| Task brief |
Any pictures in the records below must be left out when you repeat the lines from the line containing "List each element's" through the line containing "Document page, 2001x1125 pixels." exactly.

[Page layout parsing data]
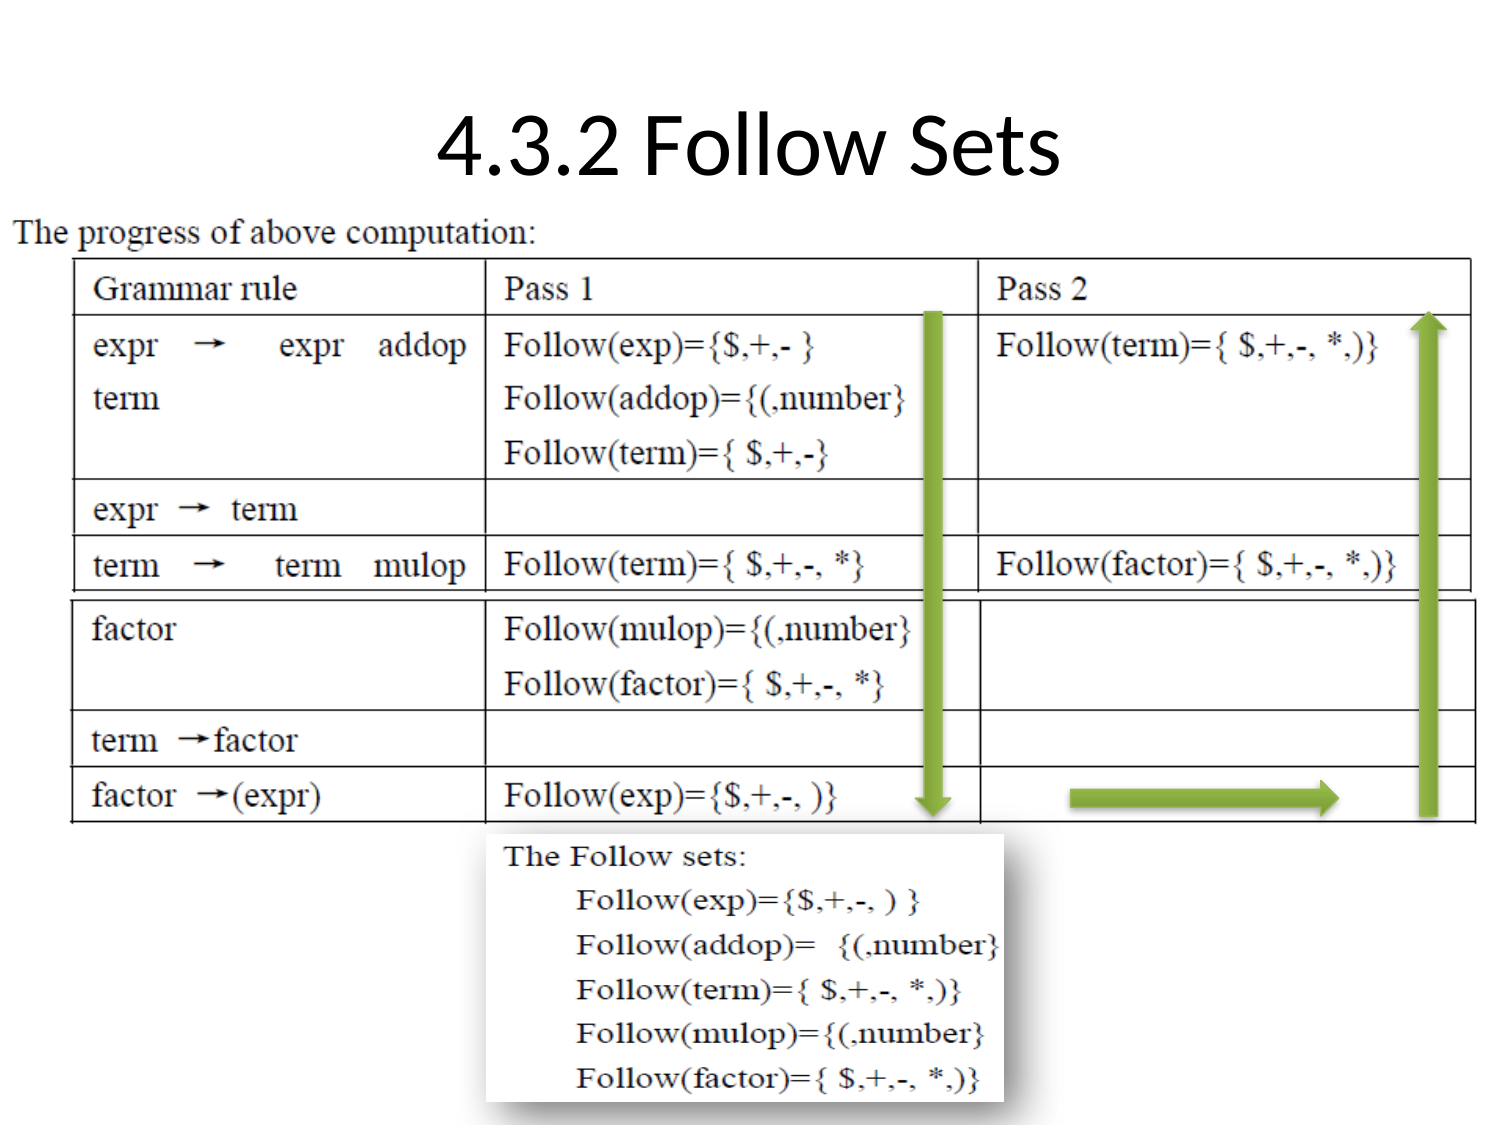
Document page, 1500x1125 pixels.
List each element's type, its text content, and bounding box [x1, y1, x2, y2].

title 4.3.2 Follow Sets [75, 45, 1425, 206]
picture [486, 833, 1005, 1102]
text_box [5, 207, 1486, 832]
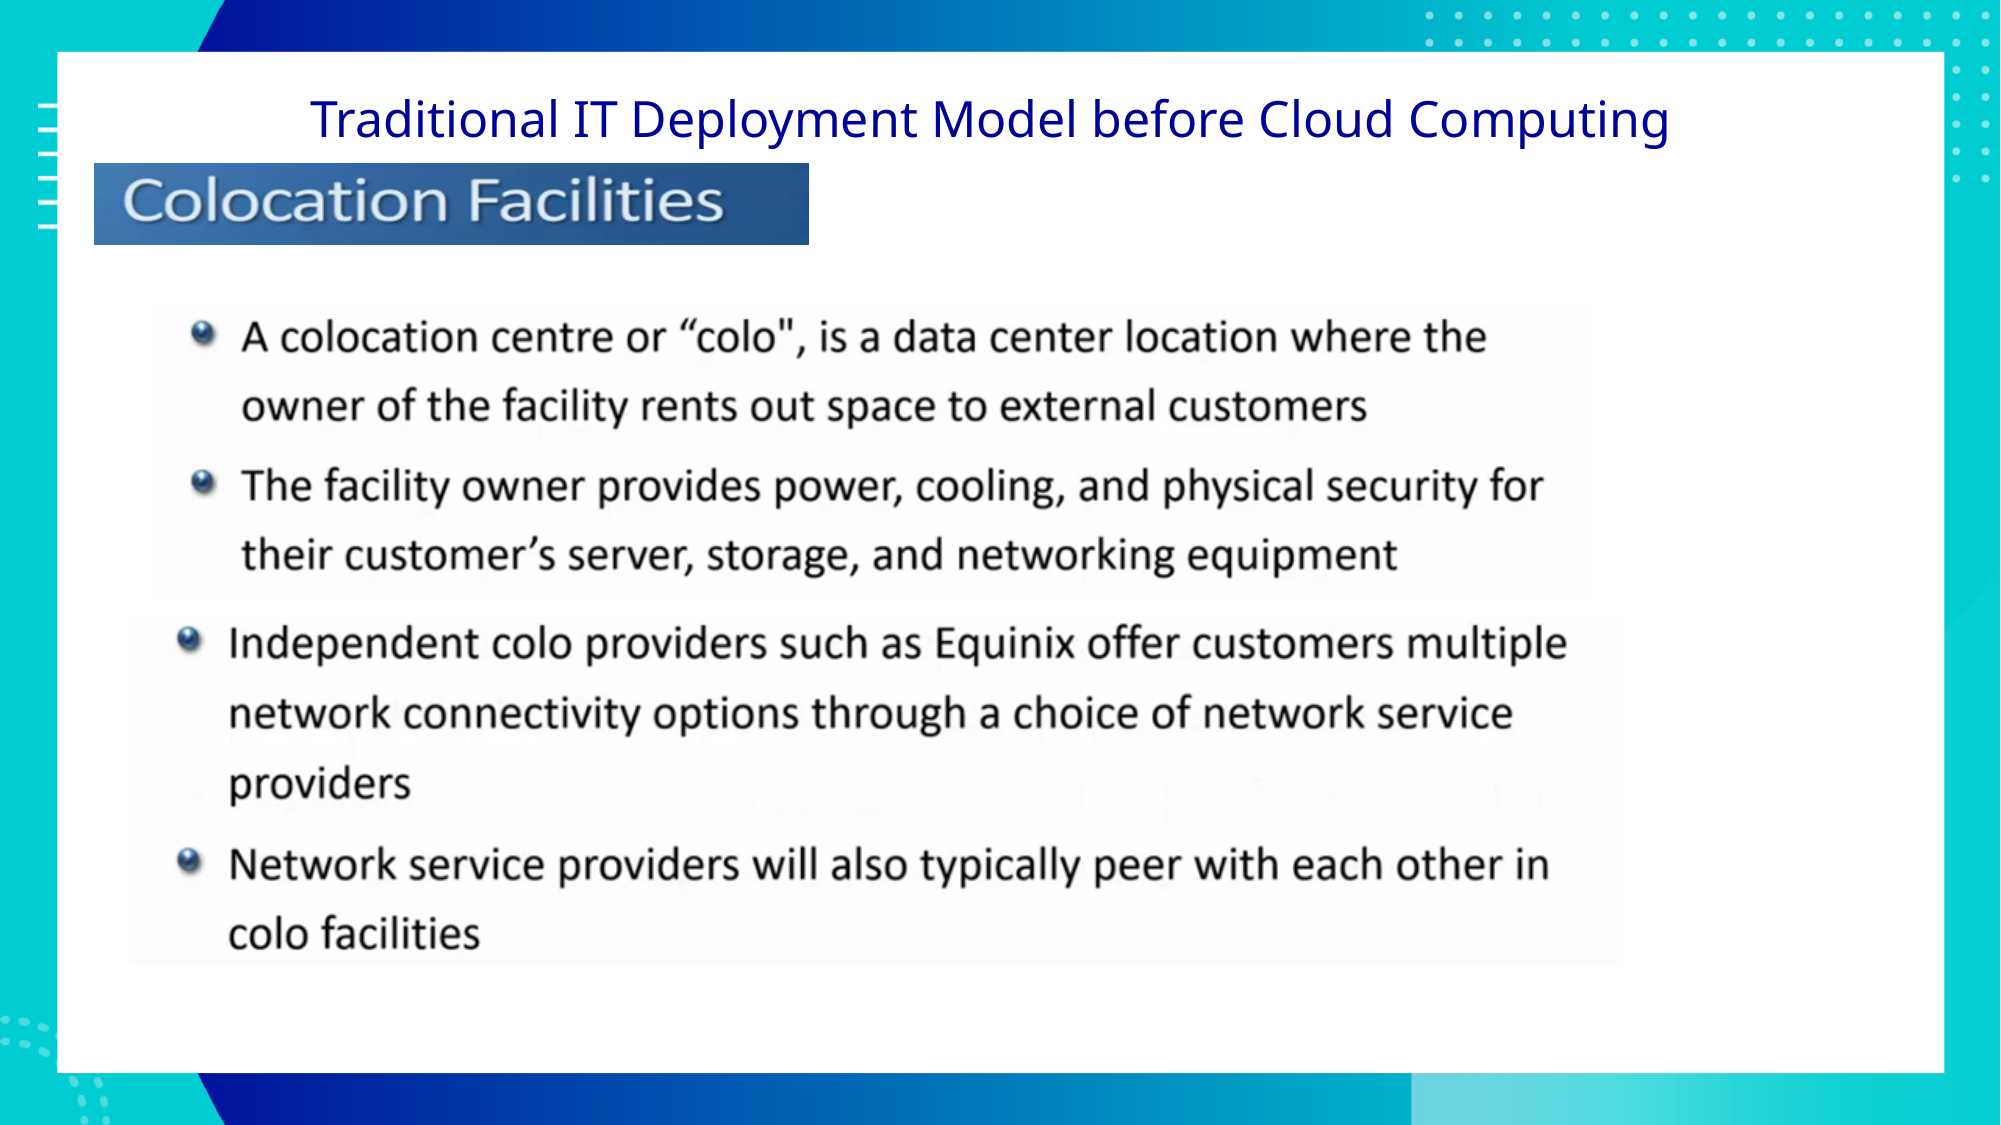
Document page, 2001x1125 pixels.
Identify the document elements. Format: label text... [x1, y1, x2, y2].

| Exercise output |
List each element's type, its text content, and bounding box [x1, y1, x2, y2].

title 4.3.2 Follow Sets [75, 45, 1425, 206]
picture [486, 833, 1005, 1102]
text_box [5, 207, 1486, 832]
Document page, 2001x1125 pixels.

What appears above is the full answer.